» CEL:
Napisz dalszy ciąg tekstu o wyborze Armina Lascheta na kandydata CDU/CSU na kanclerza, zaczynając bezpośrednio po jego ostatnim zdaniu.

Decyzja została podjęta: kandydatem CDU/CSU na kanclerza we wrześniowych wyborach do Bundestagu będzie Armin Laschet (CDU). Ten, którego wedle sondaży nie chciała nawet większość chadeków. Ale zarządy partii postanowiły i basta.
To wielki zawód i uszczerbek dla demokracji
– skwitował znany niemiecki politolog i publicysta Albrecht von Lucke. Nie on jeden uznał wytypowanie akurat tego pretendenta za błąd. 60 letni Laszet to polityk bez wyrazu, mierny ale wierny, co nie znaczy, że w dotychczasowej karierze nie miał osiągnięć; największym było wyborcze zwycięstwo w 2017 roku i objęcie premierostwa w Nadrenii Północnej-Westfalii oraz, acz w drugim podejściu i z niewielką przewagą, wygrana w wewnątrzpartyjnych wyborach na przewodniczącego CDU (partii Angeli Merkel). Przeciwnikiem Lascheta przed wyłonieniem przez siostrzane partie CDU/CSU wspólnego aspiranta do objęcia schedy po pani kanclerz był triumfujący w wyborach w Bawarii, premier tego landu i szef unitów z CSU, wyrazisty, energiczny, przekonany o swej sile sprawczej, typ alfa, 54 letni Markus Söder. Dlaczego więc się nie sprawił i przegrał?

» ZAREJESTROWANE DANE:

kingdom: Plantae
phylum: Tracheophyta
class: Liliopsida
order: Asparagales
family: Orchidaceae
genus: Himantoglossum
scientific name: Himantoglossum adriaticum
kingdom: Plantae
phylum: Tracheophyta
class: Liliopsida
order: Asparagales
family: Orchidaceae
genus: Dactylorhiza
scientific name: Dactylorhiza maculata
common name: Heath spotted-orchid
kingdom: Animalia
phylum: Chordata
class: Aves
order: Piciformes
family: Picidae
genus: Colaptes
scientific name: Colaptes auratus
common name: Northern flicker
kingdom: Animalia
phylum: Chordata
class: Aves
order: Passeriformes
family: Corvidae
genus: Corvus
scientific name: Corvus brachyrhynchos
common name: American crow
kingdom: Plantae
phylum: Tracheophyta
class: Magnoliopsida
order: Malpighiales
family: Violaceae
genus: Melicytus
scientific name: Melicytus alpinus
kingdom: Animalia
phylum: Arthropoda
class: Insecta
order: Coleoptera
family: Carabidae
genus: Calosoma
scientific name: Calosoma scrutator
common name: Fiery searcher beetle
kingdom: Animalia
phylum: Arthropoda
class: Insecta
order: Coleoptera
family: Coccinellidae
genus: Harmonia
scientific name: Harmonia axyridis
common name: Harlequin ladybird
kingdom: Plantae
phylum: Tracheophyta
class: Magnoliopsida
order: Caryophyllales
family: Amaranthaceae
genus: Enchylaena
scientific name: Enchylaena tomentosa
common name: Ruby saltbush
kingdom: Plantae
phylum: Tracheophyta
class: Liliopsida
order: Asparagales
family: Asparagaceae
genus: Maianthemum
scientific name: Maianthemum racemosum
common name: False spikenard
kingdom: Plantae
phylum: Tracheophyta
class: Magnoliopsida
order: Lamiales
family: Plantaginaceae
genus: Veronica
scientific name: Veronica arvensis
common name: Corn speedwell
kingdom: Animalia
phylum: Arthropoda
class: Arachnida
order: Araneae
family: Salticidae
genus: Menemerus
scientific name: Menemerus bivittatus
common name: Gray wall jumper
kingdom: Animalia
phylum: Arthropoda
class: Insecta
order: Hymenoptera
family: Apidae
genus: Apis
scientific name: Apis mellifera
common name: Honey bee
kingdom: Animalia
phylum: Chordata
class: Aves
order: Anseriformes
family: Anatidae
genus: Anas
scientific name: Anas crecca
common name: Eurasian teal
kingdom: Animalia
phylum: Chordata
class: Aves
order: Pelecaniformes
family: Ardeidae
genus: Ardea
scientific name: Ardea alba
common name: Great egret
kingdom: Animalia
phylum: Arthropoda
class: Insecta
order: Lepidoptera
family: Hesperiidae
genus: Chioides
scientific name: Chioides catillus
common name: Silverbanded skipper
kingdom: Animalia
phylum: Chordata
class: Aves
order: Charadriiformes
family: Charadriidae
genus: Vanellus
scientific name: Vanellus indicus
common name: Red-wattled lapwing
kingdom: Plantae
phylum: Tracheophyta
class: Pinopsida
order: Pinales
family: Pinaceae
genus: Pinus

» ODPOWIEDŹ:
Powody są dwa. Pierwszy ma charakter ambicjonalny - chadecy z ogólnoniemieckiej Unii Chrześcijańsko-Demokratycznej niechętnie godzą się na podporządkowanie bawarskim politykom z Unii Chrześcijańsko-Społecznej. Do tej pory zdarzyło się to dwa razy, gdy obie te partie reprezentowali bez powodzenia Franz Joseph Strauß (w 1980 roku) i Edmund Stoiber (w 2002r.). Drugim powodem jest rozmycie, żeby nie powiedzieć zanik chrześcijańskich wartości w samej CDU, która lewituje coraz bardziej na lewo i - na własną szkodę - nie jest, jak widać, gotowa na powrót do bardziej konserwatywnego oblicza, prezentowanego przez CSU.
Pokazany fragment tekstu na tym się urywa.